Imagine you’re texting with your spouse, partner, or a good friend. You’re in the middle of a pretty intense discussion, and you know that person got your last message because you saw the three dots...

But an hour has gone by with no response. What are you thinking? “____ is really mad.” “____ doesn’t understand what I’m saying.” “____ doesn’t care about me.”

So now you’re playing this reel in your mind and your emotions respond accordingly. A brain hijacked by emotions has a hard time focusing on anything else. 

When you do hear back, you learn the actual details: Your spouse got called into a meeting unexpectedly with his or her boss and couldn’t respond; your friend’s toddler fell off the swing at the playground and needed her full attention; your partner stopped at the grocery store on the way home to surprise you with dinner and left the phone in the car.  

Our brains are wired to make sense of things. But the stories we make up as a result often make it worse. They’re one-sided, and they usually magnify our anxieties and fears with worst-case scenario plots.  

Who among us hasn’t felt that jolt of fear when a plane hits a patch of turbulence? Our mind immediately reacts as though the plane is falling out of the sky, which, by the way, it almost never does. Does that story make the fear worse? Consider what might happen if you instead just noted, “Oh, that’s turbulence. It’s bumpy.”

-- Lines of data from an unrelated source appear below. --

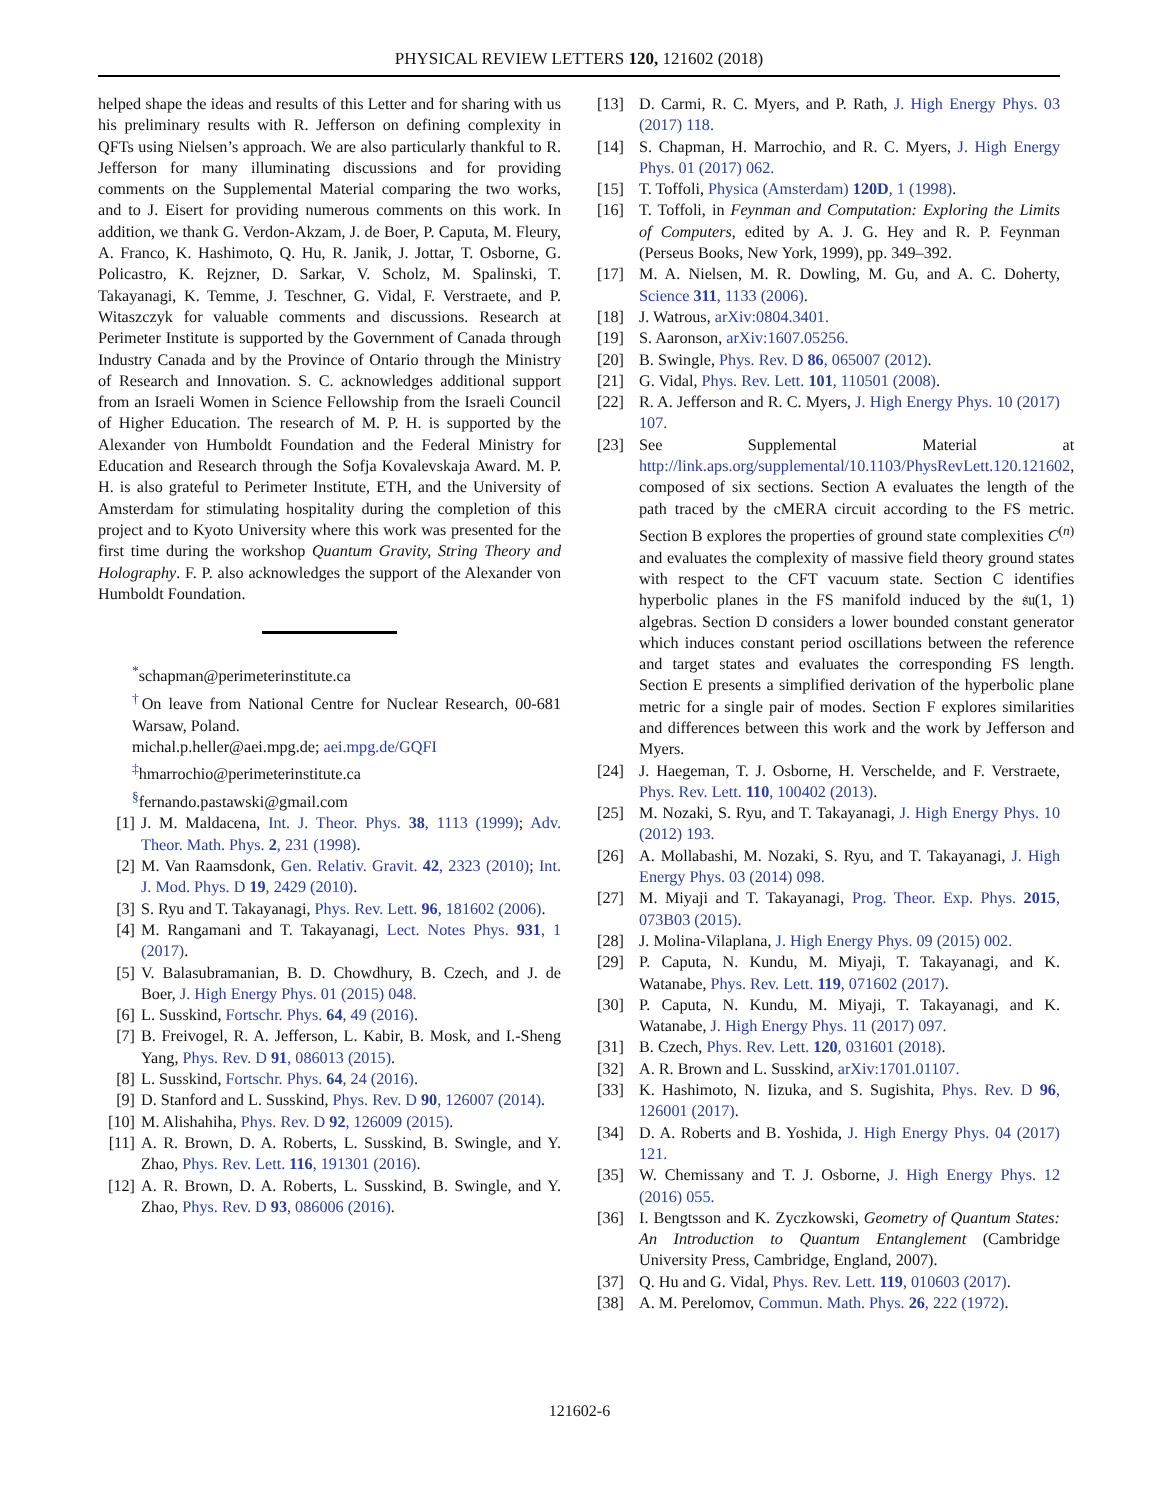PHYSICAL REVIEW LETTERS 120, 121602 (2018)
helped shape the ideas and results of this Letter and for sharing with us his preliminary results with R. Jefferson on defining complexity in QFTs using Nielsen’s approach. We are also particularly thankful to R. Jefferson for many illuminating discussions and for providing comments on the Supplemental Material comparing the two works, and to J. Eisert for providing numerous comments on this work. In addition, we thank G. Verdon-Akzam, J. de Boer, P. Caputa, M. Fleury, A. Franco, K. Hashimoto, Q. Hu, R. Janik, J. Jottar, T. Osborne, G. Policastro, K. Rejzner, D. Sarkar, V. Scholz, M. Spalinski, T. Takayanagi, K. Temme, J. Teschner, G. Vidal, F. Verstraete, and P. Witaszczyk for valuable comments and discussions. Research at Perimeter Institute is supported by the Government of Canada through Industry Canada and by the Province of Ontario through the Ministry of Research and Innovation. S. C. acknowledges additional support from an Israeli Women in Science Fellowship from the Israeli Council of Higher Education. The research of M. P. H. is supported by the Alexander von Humboldt Foundation and the Federal Ministry for Education and Research through the Sofja Kovalevskaja Award. M. P. H. is also grateful to Perimeter Institute, ETH, and the University of Amsterdam for stimulating hospitality during the completion of this project and to Kyoto University where this work was presented for the first time during the workshop Quantum Gravity, String Theory and Holography. F. P. also acknowledges the support of the Alexander von Humboldt Foundation.
<sup>*</sup> schapman@perimeterinstitute.ca
<sup>†</sup> On leave from National Centre for Nuclear Research, 00-681 Warsaw, Poland.
michal.p.heller@aei.mpg.de; aei.mpg.de/GQFI
<sup>‡</sup> hmarrochio@perimeterinstitute.ca
<sup>§</sup> fernando.pastawski@gmail.com
[1] J. M. Maldacena, Int. J. Theor. Phys. 38, 1113 (1999); Adv. Theor. Math. Phys. 2, 231 (1998).
[2] M. Van Raamsdonk, Gen. Relativ. Gravit. 42, 2323 (2010); Int. J. Mod. Phys. D 19, 2429 (2010).
[3] S. Ryu and T. Takayanagi, Phys. Rev. Lett. 96, 181602 (2006).
[4] M. Rangamani and T. Takayanagi, Lect. Notes Phys. 931, 1 (2017).
[5] V. Balasubramanian, B. D. Chowdhury, B. Czech, and J. de Boer, J. High Energy Phys. 01 (2015) 048.
[6] L. Susskind, Fortschr. Phys. 64, 49 (2016).
[7] B. Freivogel, R. A. Jefferson, L. Kabir, B. Mosk, and I.-Sheng Yang, Phys. Rev. D 91, 086013 (2015).
[8] L. Susskind, Fortschr. Phys. 64, 24 (2016).
[9] D. Stanford and L. Susskind, Phys. Rev. D 90, 126007 (2014).
[10] M. Alishahiha, Phys. Rev. D 92, 126009 (2015).
[11] A. R. Brown, D. A. Roberts, L. Susskind, B. Swingle, and Y. Zhao, Phys. Rev. Lett. 116, 191301 (2016).
[12] A. R. Brown, D. A. Roberts, L. Susskind, B. Swingle, and Y. Zhao, Phys. Rev. D 93, 086006 (2016).
[13] D. Carmi, R. C. Myers, and P. Rath, J. High Energy Phys. 03 (2017) 118.
[14] S. Chapman, H. Marrochio, and R. C. Myers, J. High Energy Phys. 01 (2017) 062.
[15] T. Toffoli, Physica (Amsterdam) 120D, 1 (1998).
[16] T. Toffoli, in Feynman and Computation: Exploring the Limits of Computers, edited by A. J. G. Hey and R. P. Feynman (Perseus Books, New York, 1999), pp. 349–392.
[17] M. A. Nielsen, M. R. Dowling, M. Gu, and A. C. Doherty, Science 311, 1133 (2006).
[18] J. Watrous, arXiv:0804.3401.
[19] S. Aaronson, arXiv:1607.05256.
[20] B. Swingle, Phys. Rev. D 86, 065007 (2012).
[21] G. Vidal, Phys. Rev. Lett. 101, 110501 (2008).
[22] R. A. Jefferson and R. C. Myers, J. High Energy Phys. 10 (2017) 107.
[23] See Supplemental Material at http://link.aps.org/supplemental/10.1103/PhysRevLett.120.121602, composed of six sections. Section A evaluates the length of the path traced by the cMERA circuit according to the FS metric. Section B explores the properties of ground state complexities C<sup>(n)</sup> and evaluates the complexity of massive field theory ground states with respect to the CFT vacuum state. Section C identifies hyperbolic planes in the FS manifold induced by the 𝔰𝔲(1, 1) algebras. Section D considers a lower bounded constant generator which induces constant period oscillations between the reference and target states and evaluates the corresponding FS length. Section E presents a simplified derivation of the hyperbolic plane metric for a single pair of modes. Section F explores similarities and differences between this work and the work by Jefferson and Myers.
[24] J. Haegeman, T. J. Osborne, H. Verschelde, and F. Verstraete, Phys. Rev. Lett. 110, 100402 (2013).
[25] M. Nozaki, S. Ryu, and T. Takayanagi, J. High Energy Phys. 10 (2012) 193.
[26] A. Mollabashi, M. Nozaki, S. Ryu, and T. Takayanagi, J. High Energy Phys. 03 (2014) 098.
[27] M. Miyaji and T. Takayanagi, Prog. Theor. Exp. Phys. 2015, 073B03 (2015).
[28] J. Molina-Vilaplana, J. High Energy Phys. 09 (2015) 002.
[29] P. Caputa, N. Kundu, M. Miyaji, T. Takayanagi, and K. Watanabe, Phys. Rev. Lett. 119, 071602 (2017).
[30] P. Caputa, N. Kundu, M. Miyaji, T. Takayanagi, and K. Watanabe, J. High Energy Phys. 11 (2017) 097.
[31] B. Czech, Phys. Rev. Lett. 120, 031601 (2018).
[32] A. R. Brown and L. Susskind, arXiv:1701.01107.
[33] K. Hashimoto, N. Iizuka, and S. Sugishita, Phys. Rev. D 96, 126001 (2017).
[34] D. A. Roberts and B. Yoshida, J. High Energy Phys. 04 (2017) 121.
[35] W. Chemissany and T. J. Osborne, J. High Energy Phys. 12 (2016) 055.
[36] I. Bengtsson and K. Zyczkowski, Geometry of Quantum States: An Introduction to Quantum Entanglement (Cambridge University Press, Cambridge, England, 2007).
[37] Q. Hu and G. Vidal, Phys. Rev. Lett. 119, 010603 (2017).
[38] A. M. Perelomov, Commun. Math. Phys. 26, 222 (1972).
121602-6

With the regular practice of mindfulness, we become better at distinguishing between fact and fiction, and we learn to note what is actually happening without immediately judging it as good or bad or attributing certain outcomes to it.

 

Clear space in your mind with this 5-minute expansive breathing practice.

Practice

 
 

FOR REFLECTION: Think of a recent conflict with someone important to you, at work or at home. What story did you tell yourself and how did it affect the conflict? How would you have responded if you had paused and considered how your story might not be true?